Although Melissa Tapper lost to Brazil's Caroline Kumahara in the preliminary round of women's single's table tennis in Rio on Aug. 6, she knew her Olympic journey was just beginning.
"This is quite a sweet moment actually," Tapper told the Sydney Morning Herald. "When I turn up for the Paralympics, I'm going to fight just as hard as I did in that last match."
Starting Sept. 8, fans can witness Tapper make history when she becomes the only Australian athlete ever to compete in both the Olympic and Paralympic Summer Games.
"To know I'm competing at the top level of my sport in both Games is really exciting," Tapper, 26, tells WHO. "I set goals and I achieved them."
For Tapper, raised in Hamilton, Victoria, complications during her birth led to lasting nerve damage in the form of Erb's palsy, a paralysis of her right arm. "I have movement in that arm," she explains, "but not anywhere near my left."
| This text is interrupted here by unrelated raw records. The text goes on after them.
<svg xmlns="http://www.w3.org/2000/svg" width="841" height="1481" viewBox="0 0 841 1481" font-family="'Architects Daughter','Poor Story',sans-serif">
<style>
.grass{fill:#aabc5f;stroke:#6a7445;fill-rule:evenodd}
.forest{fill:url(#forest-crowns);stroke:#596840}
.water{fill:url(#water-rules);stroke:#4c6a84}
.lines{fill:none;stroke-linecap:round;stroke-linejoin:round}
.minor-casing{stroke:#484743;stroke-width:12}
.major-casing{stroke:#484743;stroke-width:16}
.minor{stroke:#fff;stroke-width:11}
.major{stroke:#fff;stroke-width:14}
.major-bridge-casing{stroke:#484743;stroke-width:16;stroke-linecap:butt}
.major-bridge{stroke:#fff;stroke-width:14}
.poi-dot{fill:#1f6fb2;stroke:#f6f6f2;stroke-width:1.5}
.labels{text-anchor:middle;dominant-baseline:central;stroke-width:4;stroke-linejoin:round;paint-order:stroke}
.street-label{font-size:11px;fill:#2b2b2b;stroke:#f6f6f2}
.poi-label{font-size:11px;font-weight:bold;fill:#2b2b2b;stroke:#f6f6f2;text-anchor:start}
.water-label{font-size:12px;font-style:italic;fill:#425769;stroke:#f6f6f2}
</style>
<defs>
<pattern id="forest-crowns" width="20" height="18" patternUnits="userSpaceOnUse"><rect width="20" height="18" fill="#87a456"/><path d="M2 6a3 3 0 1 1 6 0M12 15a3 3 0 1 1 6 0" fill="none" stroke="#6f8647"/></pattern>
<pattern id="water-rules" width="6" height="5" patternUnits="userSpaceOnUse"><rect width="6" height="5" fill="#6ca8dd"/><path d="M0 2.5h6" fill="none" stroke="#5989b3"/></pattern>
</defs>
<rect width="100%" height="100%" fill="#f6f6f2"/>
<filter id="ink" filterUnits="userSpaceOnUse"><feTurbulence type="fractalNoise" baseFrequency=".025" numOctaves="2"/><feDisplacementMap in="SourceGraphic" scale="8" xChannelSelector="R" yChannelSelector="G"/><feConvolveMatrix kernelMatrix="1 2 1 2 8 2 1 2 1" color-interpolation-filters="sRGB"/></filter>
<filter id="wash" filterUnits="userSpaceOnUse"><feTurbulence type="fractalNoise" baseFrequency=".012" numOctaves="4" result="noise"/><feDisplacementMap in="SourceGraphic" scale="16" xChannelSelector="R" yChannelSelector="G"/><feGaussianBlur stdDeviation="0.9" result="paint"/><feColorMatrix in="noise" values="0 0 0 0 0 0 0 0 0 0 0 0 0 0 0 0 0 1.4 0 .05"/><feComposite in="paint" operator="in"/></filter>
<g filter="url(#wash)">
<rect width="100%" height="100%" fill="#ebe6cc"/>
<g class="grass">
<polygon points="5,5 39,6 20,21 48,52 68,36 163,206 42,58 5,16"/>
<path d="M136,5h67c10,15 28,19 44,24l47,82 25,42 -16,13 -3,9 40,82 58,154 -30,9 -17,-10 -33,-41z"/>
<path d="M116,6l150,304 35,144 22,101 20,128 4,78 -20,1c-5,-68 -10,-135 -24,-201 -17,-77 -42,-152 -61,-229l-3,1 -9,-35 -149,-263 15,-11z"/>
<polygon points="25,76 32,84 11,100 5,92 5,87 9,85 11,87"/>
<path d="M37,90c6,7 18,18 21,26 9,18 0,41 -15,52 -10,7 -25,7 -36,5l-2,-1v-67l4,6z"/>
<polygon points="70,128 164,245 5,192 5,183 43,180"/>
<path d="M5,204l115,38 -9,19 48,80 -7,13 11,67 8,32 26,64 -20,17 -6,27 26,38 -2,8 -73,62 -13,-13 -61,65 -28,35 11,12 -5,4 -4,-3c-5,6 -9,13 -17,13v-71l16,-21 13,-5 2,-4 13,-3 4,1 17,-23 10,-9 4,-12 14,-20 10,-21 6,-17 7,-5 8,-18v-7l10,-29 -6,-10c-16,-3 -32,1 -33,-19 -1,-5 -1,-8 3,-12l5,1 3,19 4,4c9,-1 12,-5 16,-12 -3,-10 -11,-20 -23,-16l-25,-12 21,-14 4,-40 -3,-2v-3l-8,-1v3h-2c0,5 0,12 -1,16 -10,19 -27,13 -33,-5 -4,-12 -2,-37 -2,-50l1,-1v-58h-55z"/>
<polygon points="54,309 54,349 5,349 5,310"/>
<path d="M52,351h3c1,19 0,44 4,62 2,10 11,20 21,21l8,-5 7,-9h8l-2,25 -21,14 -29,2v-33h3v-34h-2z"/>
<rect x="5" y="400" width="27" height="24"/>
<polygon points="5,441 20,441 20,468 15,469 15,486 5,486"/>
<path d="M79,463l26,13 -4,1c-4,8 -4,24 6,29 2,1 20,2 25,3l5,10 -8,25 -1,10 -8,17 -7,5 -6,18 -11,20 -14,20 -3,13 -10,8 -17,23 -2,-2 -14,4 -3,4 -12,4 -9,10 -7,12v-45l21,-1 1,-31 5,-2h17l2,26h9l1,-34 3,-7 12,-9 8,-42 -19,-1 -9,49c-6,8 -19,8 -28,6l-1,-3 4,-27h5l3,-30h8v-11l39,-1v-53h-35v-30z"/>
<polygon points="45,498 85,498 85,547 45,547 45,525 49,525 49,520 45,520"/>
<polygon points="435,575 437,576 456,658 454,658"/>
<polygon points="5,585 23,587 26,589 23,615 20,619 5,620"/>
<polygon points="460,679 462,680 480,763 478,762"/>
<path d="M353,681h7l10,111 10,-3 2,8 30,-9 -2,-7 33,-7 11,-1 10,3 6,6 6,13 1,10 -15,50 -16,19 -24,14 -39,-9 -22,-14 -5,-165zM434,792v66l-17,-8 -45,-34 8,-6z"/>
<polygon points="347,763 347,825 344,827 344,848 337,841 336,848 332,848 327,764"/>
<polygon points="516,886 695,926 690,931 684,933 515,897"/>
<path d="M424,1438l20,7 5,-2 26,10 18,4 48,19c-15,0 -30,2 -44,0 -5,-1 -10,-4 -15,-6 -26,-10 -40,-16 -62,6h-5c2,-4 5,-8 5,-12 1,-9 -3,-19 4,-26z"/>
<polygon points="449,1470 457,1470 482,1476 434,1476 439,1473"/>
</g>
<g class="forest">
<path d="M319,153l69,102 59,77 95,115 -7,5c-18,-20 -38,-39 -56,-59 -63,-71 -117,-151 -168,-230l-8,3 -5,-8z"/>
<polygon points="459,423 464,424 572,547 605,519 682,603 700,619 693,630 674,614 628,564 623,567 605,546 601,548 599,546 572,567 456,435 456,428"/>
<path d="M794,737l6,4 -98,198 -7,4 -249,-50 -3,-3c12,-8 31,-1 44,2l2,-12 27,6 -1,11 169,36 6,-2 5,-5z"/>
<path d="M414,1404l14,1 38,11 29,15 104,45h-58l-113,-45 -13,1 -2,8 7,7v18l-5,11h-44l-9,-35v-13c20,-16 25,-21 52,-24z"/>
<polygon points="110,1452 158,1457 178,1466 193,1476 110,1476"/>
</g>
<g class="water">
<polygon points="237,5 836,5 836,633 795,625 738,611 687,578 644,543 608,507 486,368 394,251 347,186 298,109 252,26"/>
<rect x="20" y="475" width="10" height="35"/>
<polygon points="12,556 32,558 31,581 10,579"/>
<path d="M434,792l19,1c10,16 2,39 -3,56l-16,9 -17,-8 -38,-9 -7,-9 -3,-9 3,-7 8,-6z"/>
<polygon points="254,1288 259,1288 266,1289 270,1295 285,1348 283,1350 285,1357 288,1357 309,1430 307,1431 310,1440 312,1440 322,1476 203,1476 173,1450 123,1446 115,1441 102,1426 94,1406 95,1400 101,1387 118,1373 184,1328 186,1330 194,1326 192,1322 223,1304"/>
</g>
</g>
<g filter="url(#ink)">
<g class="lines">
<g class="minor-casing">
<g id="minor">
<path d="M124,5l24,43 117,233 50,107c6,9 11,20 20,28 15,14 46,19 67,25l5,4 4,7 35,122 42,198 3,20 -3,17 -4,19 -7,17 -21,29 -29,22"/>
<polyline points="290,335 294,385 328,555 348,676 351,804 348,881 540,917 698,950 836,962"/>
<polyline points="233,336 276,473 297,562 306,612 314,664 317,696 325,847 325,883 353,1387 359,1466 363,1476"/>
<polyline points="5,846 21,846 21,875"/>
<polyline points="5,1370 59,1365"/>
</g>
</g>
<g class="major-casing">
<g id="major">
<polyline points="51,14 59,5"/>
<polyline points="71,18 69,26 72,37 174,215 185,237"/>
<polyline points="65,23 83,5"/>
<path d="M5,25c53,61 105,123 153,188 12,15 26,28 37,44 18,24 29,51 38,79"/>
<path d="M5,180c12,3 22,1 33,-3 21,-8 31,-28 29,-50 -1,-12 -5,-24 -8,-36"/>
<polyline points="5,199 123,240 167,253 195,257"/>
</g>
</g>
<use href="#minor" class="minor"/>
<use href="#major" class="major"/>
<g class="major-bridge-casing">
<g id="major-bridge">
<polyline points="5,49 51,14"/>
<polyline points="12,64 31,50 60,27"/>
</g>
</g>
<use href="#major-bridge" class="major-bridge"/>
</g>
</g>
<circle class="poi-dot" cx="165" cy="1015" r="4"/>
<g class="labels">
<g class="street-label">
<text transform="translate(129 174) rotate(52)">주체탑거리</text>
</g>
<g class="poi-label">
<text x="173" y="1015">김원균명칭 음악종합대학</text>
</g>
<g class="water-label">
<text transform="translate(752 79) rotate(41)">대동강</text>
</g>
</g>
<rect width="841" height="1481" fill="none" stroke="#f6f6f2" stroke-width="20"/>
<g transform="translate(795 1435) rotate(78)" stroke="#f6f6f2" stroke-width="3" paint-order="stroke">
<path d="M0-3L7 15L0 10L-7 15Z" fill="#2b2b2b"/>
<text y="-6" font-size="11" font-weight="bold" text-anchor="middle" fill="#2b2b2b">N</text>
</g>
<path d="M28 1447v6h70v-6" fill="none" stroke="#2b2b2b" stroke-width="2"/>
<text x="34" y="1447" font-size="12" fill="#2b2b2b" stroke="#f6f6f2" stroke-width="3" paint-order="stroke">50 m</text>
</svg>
The condition didn't make Tapper any less active. Growing up, she played "everything," she says, including basketball and netball. By 8, she fell in love with table tennis and in 2011 attained a world No. 1 ranking as a para player. In 2014, in able-bodied play, she led Australia to a team bronze at the 2014 Commonwealth Games.
Now she's ready to reach the pinnacle of her sport. "I would love to gold at the Paralympics," Tapper says. "Gold is what I want to achieve. If you aim for the top, you're in a better position from the start."